> **DATA SUPPLIED**:
▼

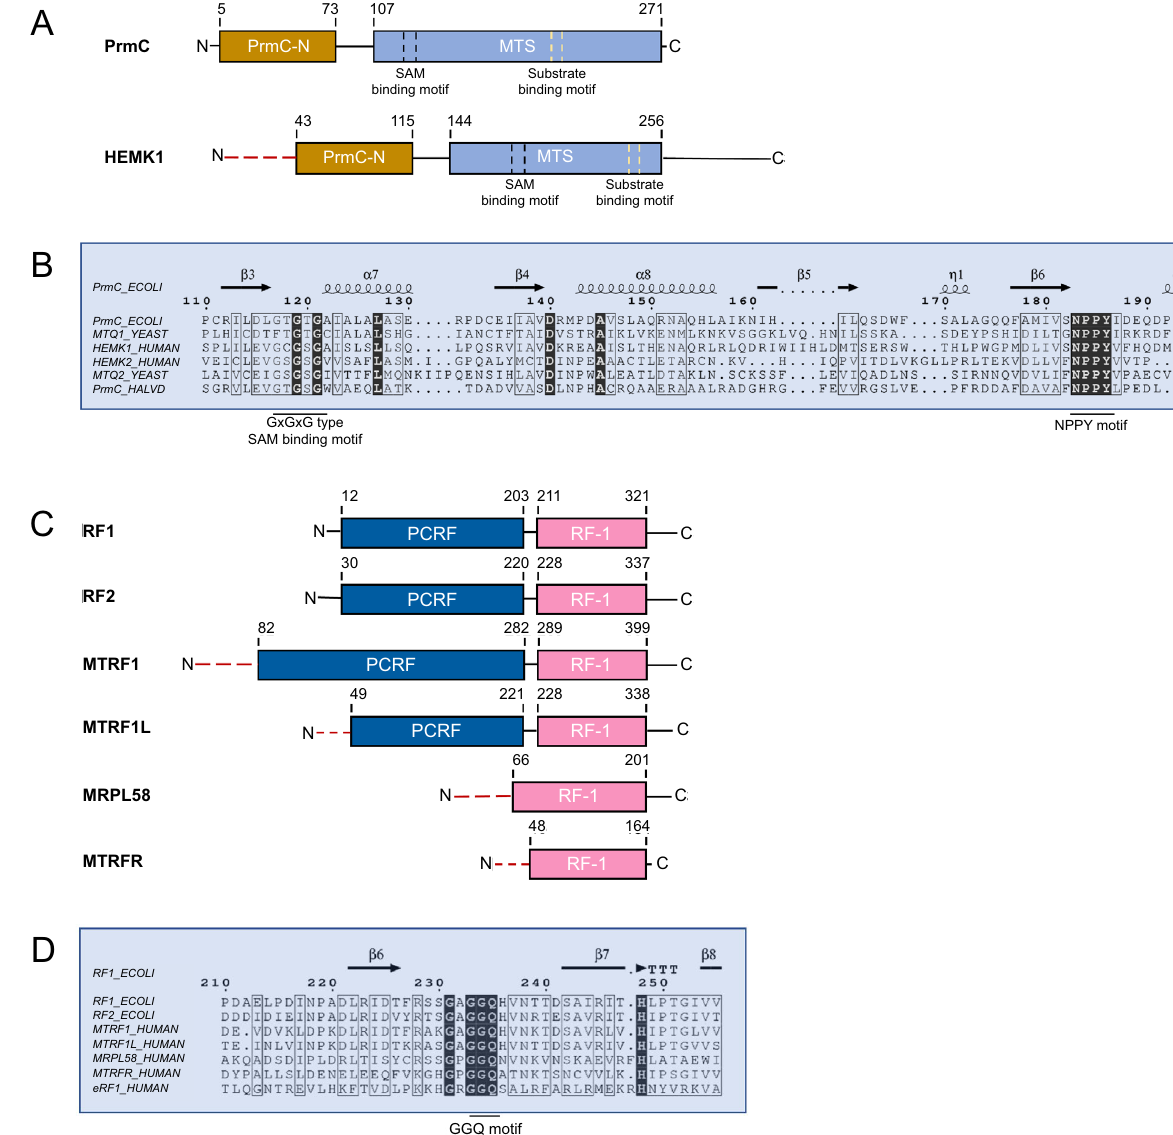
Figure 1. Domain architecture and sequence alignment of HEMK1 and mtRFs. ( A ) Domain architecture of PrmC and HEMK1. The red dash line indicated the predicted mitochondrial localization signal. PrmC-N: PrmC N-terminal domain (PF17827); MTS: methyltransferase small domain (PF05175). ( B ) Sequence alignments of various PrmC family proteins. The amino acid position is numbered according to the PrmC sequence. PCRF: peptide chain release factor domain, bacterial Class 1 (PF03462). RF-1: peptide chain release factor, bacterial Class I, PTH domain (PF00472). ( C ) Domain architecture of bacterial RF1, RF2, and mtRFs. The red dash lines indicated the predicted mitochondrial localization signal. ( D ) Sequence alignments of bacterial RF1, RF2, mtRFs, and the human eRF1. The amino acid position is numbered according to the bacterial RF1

▲
▼

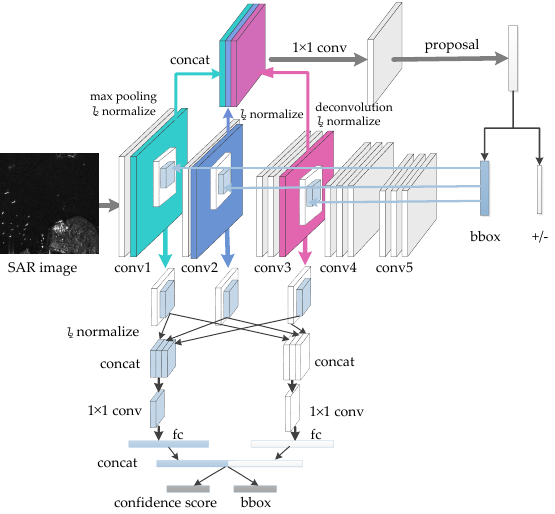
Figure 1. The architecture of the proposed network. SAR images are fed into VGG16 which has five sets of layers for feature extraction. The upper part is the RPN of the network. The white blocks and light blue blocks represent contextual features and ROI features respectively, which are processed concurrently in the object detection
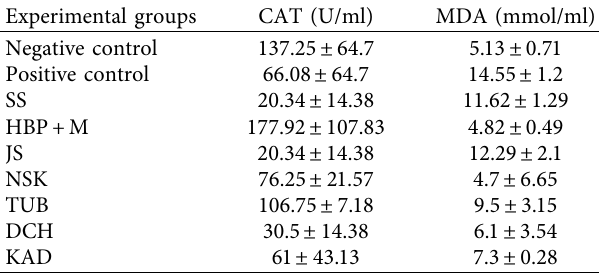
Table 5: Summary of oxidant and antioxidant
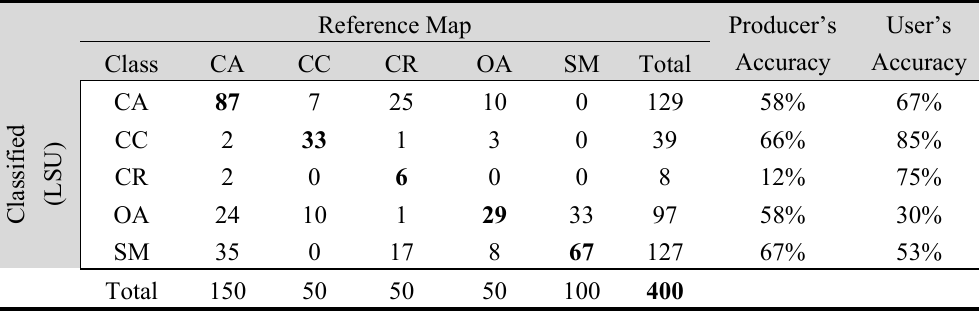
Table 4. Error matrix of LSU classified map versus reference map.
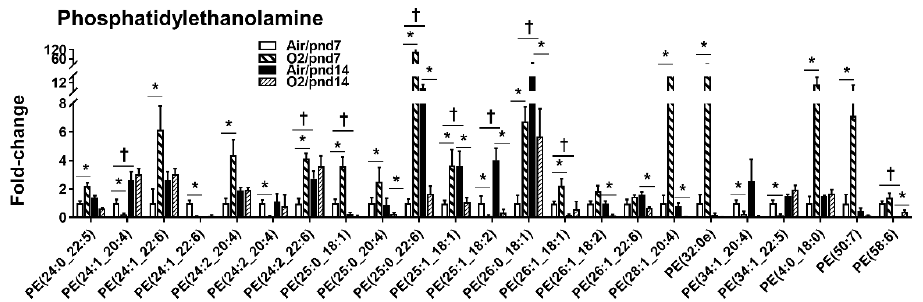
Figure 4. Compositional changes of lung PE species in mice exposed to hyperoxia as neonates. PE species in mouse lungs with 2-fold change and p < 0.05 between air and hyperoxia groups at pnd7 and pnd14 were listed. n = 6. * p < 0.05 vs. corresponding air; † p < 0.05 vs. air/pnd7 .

▲

> **WORK INSTRUCTIONS**:
Starting at the line above that contains "Figure 1. The", transcribe every line exactly through the line that contains "Figure 4. Compositional", including that last one, and skip the pictures.

> **SOLUTION FOR THIS PROBLEM**:
Figure 1. The architecture of the proposed network. SAR images are fed into VGG16 which has five sets of layers for feature extraction. The upper part is the RPN of the network. The white blocks and light blue blocks represent contextual features and ROI features respectively, which are processed concurrently in the object detection
Table 5: Summary of oxidant and antioxidant
Table 4. Error matrix of LSU classified map versus reference map.
Figure 4. Compositional changes of lung PE species in mice exposed to hyperoxia as neonates. PE species in mouse lungs with 2-fold change and p < 0.05 between air and hyperoxia groups at pnd7 and pnd14 were listed. n = 6. * p < 0.05 vs. corresponding air; † p < 0.05 vs. air/pnd7 .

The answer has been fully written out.